Deduplication operates at the block level within the entire FlexVol volume, eliminating duplicate data blocks, and storing only unique data blocks.

Each block of data has a digital signature that is compared with all other signatures in a data volume. If an exact block signature match exists, a byte-by-byte comparison is done for all the bytes in the block. Only if all the bytes match, the duplicate block is discarded and its disk space is reclaimed resulting in no data loss.

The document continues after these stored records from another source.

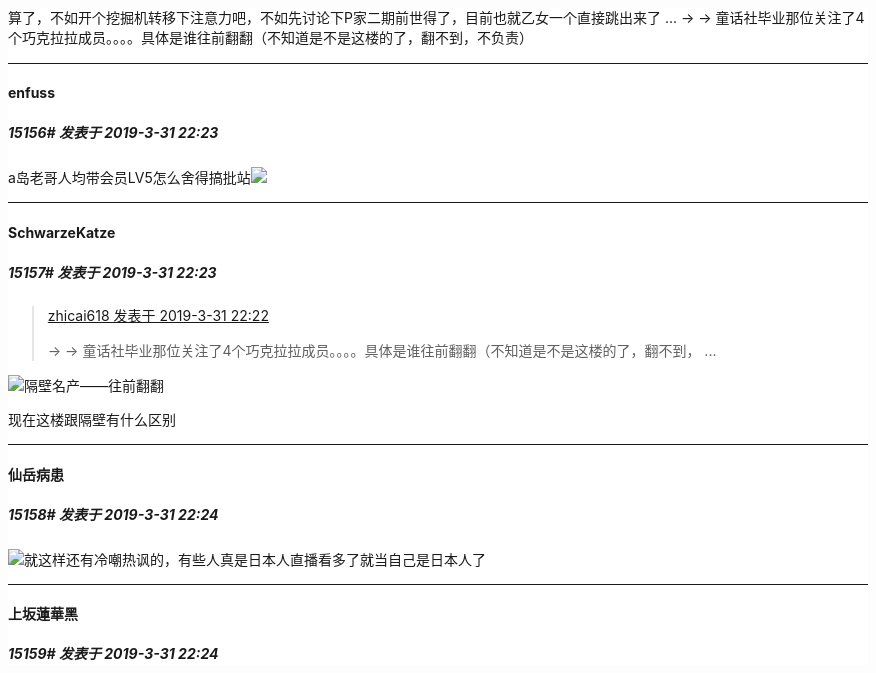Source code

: 算了，不如开个挖掘机转移下注意力吧，不如先讨论下P家二期前世得了，目前也就乙女一个直接跳出来了 ...</blockquote>
→ → 童话社毕业那位关注了4个巧克拉拉成员。。。。具体是谁往前翻翻（不知道是不是这楼的了，翻不到，不负责）







-----

####  enfuss  
##### 15156#       发表于 2019-3-31 22:23




a岛老哥人均带会员LV5怎么舍得搞批站<img src="https://static.saraba1st.com/image/smiley/face2017/037.png" referrerpolicy="no-referrer">







-----

####  SchwarzeKatze  
##### 15157#       发表于 2019-3-31 22:23



<blockquote><a href="httphttps://bbs.saraba1st.com/2b/forum.php?mod=redirect&amp;goto=findpost&amp;pid=43115434&amp;ptid=1808327" target="_blank">zhicai618 发表于 2019-3-31 22:22</a>

→ → 童话社毕业那位关注了4个巧克拉拉成员。。。。具体是谁往前翻翻（不知道是不是这楼的了，翻不到， ...</blockquote>
<img src="https://static.saraba1st.com/image/smiley/face2017/068.png" referrerpolicy="no-referrer">隔壁名产——往前翻翻


现在这楼跟隔壁有什么区别







-----

####  仙岳病患  
##### 15158#       发表于 2019-3-31 22:24



<img src="https://static.saraba1st.com/image/smiley/face2017/067.png" referrerpolicy="no-referrer">就这样还有冷嘲热讽的，有些人真是日本人直播看多了就当自己是日本人了







-----

####  上坂蓮華黑  
##### 15159#       发表于 2019-3-31 22:24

Deduplication removes data redundancies, as shown in the following illustration:



Data ONTAP writes all data to a storage system in 4-KB blocks. When deduplication runs for the first time on a volume with existing data, it scans all the blocks in the volume and creates a digital fingerprint for each of the blocks. Each of the fingerprints is compared to all the other fingerprints within the volume. If two fingerprints are found to be identical, a byte-by-byte comparison is done for all data within the block. If the byte-by-byte comparison detects identical data, the pointer to the data block is updated, and the duplicate block is removed.
Note: When deduplication is run on a volume with existing data, it is best to configure deduplication to scan all the blocks in the volume for better space savings.

Deduplication runs on the active file system. Therefore, as additional data is written to the deduplicated volume, fingerprints are created for each new block and written to a change log file. For subsequent deduplication operations, the change log is sorted and merged with the fingerprint file, and the deduplication operation continues with fingerprint comparisons as previously described.